Try it: In the passage on handling unwanted pursuit, what does the text say should be your top priority?

Take a close look at any of your own tendencies. If you have a pattern of becoming involved in painful relationships or with obsessive mates, an unconscious desire to experience what you're familiar with may be dictating your selections. Knowing what your buttons are will help you to see the other person more clearly.

As soon as you see that someone is being overly persistent, you need to take the matter seriously. So, whether you're dealing with a former lover, a colleague, or a stranger, you need to play it safe and protect yourself, your family, your home, and your workplace.

The moment the situation starts to escalate, if you already made clear that you have no interest, stop all contact on - or - offline. Trying to talk sense into someone who has already departed from logical behavior is like trying to teach someone to row a boat when they've already jumped into the water.

Limiting your accessibility to unwanted pursuit should be your top priority. And remember that in the age of cyber-stalking, where the only way to control information about you is to control information in the public domain, these precautions have really gotten critical.

Putting an end to all communication includes not responding - or reacting in a detectable way - to threats or intimidations, no matter how scared you are. As a precaution, consult your local police department or a threat-assessment professional. But remember to treat the threat like you would a promise. People think that if they don't respond to a threat, something bad will happen. But in most cases, it's better not to. Often, threats are just statements to try and convince you of something. But because they eventually lose their potency, threats beget more threats, which can ultimately beget violence. Letting the air out of a threat by not reacting to it can mean the difference between escalation and de-escalation. At a certain point, the person who doesn't get water from a well will go someplace else. Not contributing fuel to someone's obsessive conduct may up the ante for a while. But ultimately, most cases end in transference to another victim.

Dataset excerpt:
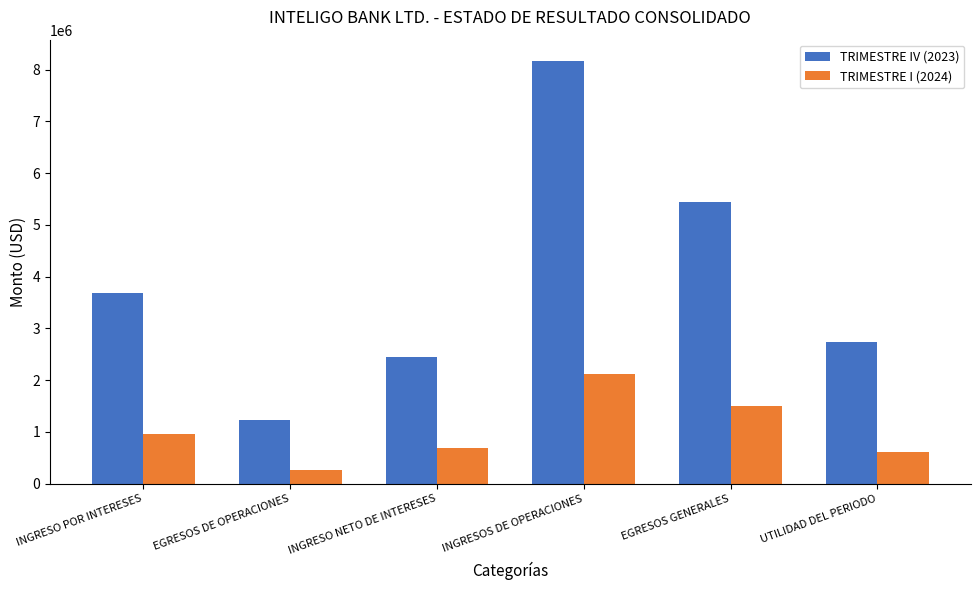

Rank the series by their average value, from highest to lowest.

TRIMESTRE IV (2023), TRIMESTRE I (2024)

Exercise result: Limiting your accessibility to unwanted pursuit.